Le cooperative sociali passate al setaccio agitando lo spettro della malavita

Cosenza, panoramica

COSENZA – Ciao, io sono il mafioso”… “sì, ed io sono la figlia del mafioso”… “ed io la moglie del mafioso”. Non è frequente, in Calabria, incontrare una persona, anzi un’intera famiglia, che ti ferma per la strada e ti rivela la sua appartenenza alla mafia. È ancora più raro vedere che un attimo dopo aver proferito queste parole, gli occhi di padre, madre e figlia si sciolgono in un sorriso amaro, riempiendosi di lacrime.

Michele (nome fittizio) mi viene incontro e racconta la sua storia. Da qualche giorno, è disoccupato. È stato sospeso, perché qualcuno s’è accorto che occupa un posto di lavoro, nonostante abbia dei precedenti penali, dimenticando però che Michele occupa quel posto di lavoro proprio perché ha dei precedenti penali. Potrebbe sembrare un gioco di parole. Invece è la cruda cronaca delle ultime ore, a Cosenza.

^^^^^^^^^^^^^^^^

Compito scritto 1:
Ricopia per intero il testo sulle cooperative sociali di Cosenza.
Il testo e le registrazioni non hanno alcun legame tra loro.

^^^^^^^^^^^^^^^^

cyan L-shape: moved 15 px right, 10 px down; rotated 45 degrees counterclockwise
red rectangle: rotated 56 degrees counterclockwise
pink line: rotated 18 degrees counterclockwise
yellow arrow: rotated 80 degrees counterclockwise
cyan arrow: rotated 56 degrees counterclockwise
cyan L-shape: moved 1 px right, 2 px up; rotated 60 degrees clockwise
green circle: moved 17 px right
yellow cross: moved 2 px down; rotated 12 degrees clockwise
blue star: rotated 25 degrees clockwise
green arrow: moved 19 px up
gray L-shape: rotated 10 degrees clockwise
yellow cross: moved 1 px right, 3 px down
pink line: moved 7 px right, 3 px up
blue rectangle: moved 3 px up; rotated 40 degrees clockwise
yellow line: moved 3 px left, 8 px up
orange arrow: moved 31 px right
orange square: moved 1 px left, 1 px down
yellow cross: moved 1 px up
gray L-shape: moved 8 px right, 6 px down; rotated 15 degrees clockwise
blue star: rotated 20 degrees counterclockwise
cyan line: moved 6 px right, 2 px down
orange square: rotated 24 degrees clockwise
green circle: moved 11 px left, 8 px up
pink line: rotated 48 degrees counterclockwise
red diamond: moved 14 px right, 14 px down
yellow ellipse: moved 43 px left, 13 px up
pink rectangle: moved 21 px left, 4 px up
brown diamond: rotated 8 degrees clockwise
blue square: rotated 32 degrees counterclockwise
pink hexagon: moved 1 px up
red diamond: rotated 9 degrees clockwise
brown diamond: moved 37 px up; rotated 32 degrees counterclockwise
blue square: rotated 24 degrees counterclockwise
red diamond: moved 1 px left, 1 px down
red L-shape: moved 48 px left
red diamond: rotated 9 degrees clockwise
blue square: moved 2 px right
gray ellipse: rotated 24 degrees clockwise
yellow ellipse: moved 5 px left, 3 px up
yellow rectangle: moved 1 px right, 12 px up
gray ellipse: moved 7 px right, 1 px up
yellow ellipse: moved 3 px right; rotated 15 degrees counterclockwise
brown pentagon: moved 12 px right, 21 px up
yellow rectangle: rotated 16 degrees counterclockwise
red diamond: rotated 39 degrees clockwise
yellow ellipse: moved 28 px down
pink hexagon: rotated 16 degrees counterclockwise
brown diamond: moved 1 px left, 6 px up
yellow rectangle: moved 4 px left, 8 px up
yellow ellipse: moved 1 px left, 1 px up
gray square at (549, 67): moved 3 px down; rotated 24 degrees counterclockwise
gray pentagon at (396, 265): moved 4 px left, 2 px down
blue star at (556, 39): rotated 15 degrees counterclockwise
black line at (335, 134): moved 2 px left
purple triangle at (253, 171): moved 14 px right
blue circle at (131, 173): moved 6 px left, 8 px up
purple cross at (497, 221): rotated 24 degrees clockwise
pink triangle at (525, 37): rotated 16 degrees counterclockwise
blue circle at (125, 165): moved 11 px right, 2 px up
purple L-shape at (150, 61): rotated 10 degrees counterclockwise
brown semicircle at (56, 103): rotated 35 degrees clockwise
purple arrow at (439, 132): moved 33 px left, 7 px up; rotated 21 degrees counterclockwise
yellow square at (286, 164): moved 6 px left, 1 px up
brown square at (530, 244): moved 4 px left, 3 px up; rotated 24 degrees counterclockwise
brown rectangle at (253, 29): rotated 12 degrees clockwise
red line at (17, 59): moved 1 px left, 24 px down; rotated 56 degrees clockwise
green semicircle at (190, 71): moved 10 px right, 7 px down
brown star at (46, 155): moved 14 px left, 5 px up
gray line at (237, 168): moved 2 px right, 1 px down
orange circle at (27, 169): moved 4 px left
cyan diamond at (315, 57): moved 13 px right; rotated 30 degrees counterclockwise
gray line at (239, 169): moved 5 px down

^^^^^^^^^^^^^^^^

Compito scritto 2:
Ripeti le registrazioni dalla prima riga fino alla riga con "cyan arrow: rotated", inclusa.

Soluzione svolta 1:
Le cooperative sociali passate al setaccio agitando lo spettro della malavita

Cosenza, panoramica

COSENZA – Ciao, io sono il mafioso”… “sì, ed io sono la figlia del mafioso”… “ed io la moglie del mafioso”. Non è frequente, in Calabria, incontrare una persona, anzi un’intera famiglia, che ti ferma per la strada e ti rivela la sua appartenenza alla mafia. È ancora più raro vedere che un attimo dopo aver proferito queste parole, gli occhi di padre, madre e figlia si sciolgono in un sorriso amaro, riempiendosi di lacrime.

Michele (nome fittizio) mi viene incontro e racconta la sua storia. Da qualche giorno, è disoccupato. È stato sospeso, perché qualcuno s’è accorto che occupa un posto di lavoro, nonostante abbia dei precedenti penali, dimenticando però che Michele occupa quel posto di lavoro proprio perché ha dei precedenti penali. Potrebbe sembrare un gioco di parole. Invece è la cruda cronaca delle ultime ore, a Cosenza.

Soluzione svolta 2:
cyan L-shape: moved 15 px right, 10 px down; rotated 45 degrees counterclockwise
red rectangle: rotated 56 degrees counterclockwise
pink line: rotated 18 degrees counterclockwise
yellow arrow: rotated 80 degrees counterclockwise
cyan arrow: rotated 56 degrees counterclockwise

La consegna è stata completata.